- Study text

Limitations and Future Research Directions

We must acknowledge some limitations of the present study. The standardized coefficients associated with the main effects of daily SB, light PA and MVPA were small. However, such effects are in line with our research in the pain and fatigue literatures utilizing objective assessments of PA [ 25, 51 ]. Given that our participants were generally inactive, 1 SD increases in daily SB, light PA, and MVPA represent substantial deviations from the sample’s mean scores on those variables. It should be also considered that objective PA and self-reported pain and fatigue do not share common method variance, as is the case with self-reported PA. Another limitation of the study is that due to its short duration (7 days), we do not know the extent to which our findings would generalize over a longer period of time (e.g., 2 or 3 months). A measurement burst approach [57] in which diaries are administered on multiple occasions (e.g., 3 weeks over a year) would allow for a test of seasonal effects (e.g., due to the weather). Assessing multiple activities and rates of fatigue and pain throughout the same day can also offer a more comprehensive understanding of the dynamic nature of the relations between these two variables, PA and SB. In addition, objectively assessed PA cannot readily differentiate between different modes of activity (e.g., lifting heavy objects vs. playing with children) which can predict variations in perceptions of pain and fatigue. Another limitation of the study was that the sample was rather ethnically homogenous, relatively educated, relatively healthy (e.g., low bodily pain and fatigue scores), quite wealthy, and thus not wholly representative of the general population of older adults in the UK. Future studies should aim to recruit older adults from more diverse backgrounds. Further, another limitation was that we used self-reported measures of health. In future investigations, it might be informative to replicate our study using objective assessments of physical health (e.g., field-based tests of gait speed or hand grip strength).

- Entries shown
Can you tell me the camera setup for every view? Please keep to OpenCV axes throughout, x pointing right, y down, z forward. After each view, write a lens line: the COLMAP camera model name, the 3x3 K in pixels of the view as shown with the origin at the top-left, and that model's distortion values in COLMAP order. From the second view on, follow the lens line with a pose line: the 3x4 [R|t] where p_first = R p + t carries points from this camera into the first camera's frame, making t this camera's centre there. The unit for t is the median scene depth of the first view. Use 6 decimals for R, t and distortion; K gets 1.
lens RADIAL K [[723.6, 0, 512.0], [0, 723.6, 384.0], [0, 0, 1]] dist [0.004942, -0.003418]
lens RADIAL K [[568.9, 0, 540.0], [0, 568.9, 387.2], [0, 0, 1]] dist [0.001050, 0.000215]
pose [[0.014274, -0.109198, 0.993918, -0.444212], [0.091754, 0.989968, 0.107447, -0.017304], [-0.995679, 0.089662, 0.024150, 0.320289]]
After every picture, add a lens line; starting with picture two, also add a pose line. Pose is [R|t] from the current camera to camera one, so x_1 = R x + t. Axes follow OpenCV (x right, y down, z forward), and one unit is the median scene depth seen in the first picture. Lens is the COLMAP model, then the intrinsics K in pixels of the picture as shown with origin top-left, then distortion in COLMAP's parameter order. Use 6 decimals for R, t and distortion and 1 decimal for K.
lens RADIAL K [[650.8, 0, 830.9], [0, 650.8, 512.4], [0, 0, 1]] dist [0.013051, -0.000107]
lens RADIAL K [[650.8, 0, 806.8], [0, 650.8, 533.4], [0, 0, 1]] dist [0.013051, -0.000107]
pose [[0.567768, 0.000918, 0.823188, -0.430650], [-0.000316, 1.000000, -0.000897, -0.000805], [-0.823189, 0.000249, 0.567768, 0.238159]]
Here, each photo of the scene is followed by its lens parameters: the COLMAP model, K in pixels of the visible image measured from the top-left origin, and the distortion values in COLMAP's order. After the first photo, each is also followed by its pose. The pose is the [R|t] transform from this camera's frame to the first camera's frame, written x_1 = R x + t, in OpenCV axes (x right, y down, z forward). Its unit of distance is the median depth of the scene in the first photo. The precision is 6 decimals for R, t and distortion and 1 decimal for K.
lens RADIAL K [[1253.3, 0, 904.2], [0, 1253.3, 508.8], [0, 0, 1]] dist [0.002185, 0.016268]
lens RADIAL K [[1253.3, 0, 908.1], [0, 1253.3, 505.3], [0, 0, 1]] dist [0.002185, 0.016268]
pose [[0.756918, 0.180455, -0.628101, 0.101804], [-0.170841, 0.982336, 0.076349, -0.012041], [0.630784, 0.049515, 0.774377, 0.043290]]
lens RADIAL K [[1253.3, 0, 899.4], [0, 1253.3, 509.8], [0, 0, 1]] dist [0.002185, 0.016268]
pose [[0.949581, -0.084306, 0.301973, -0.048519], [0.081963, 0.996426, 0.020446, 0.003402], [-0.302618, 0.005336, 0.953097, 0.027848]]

- Check your understanding
(1) According to the study limitations text, how long did the study last?
(2) Carry on the study limitations text from its last sentence, writing in the same academic voice.

- Answers for this exercise
(1) The study lasted 7 days.

(2)
Notwithstanding the limitations above, this study has several strengths. This is the first study to examine within-person associations between light PA, MVPA, SB, and subsequent daily pain and fatigue in older adults. We were able to establish support for such within-person associations which were not confounded by individual differences in PA and SB. In addition, advancing past research, we specifically measured light PA because in older adults, a high proportion of time is spent engaging in this type of PA [10, 58]. Indeed, we found that engagement in daily light PA represented 35.80% of the daily activity up to the measurement of pain and fatigue, a much higher percentage than that for MVPA (5.62%). We measured levels of PA and SB both objectively and via self-reports. In contrast, most of the previous studies have only used self-reports of PA and/or SB in predicting bodily pain and fatigue. By using smart devices for EMA, we were able to obtain real-time reports of pain and fatigue. Future studies in this field could build on our findings to develop targeted PA interventions for individuals with varying levels of fatigue and pain. Such interventions could use modern technology (e.g., smartphones) to target beliefs, barriers, and benefits of being more physically active and less sedentary.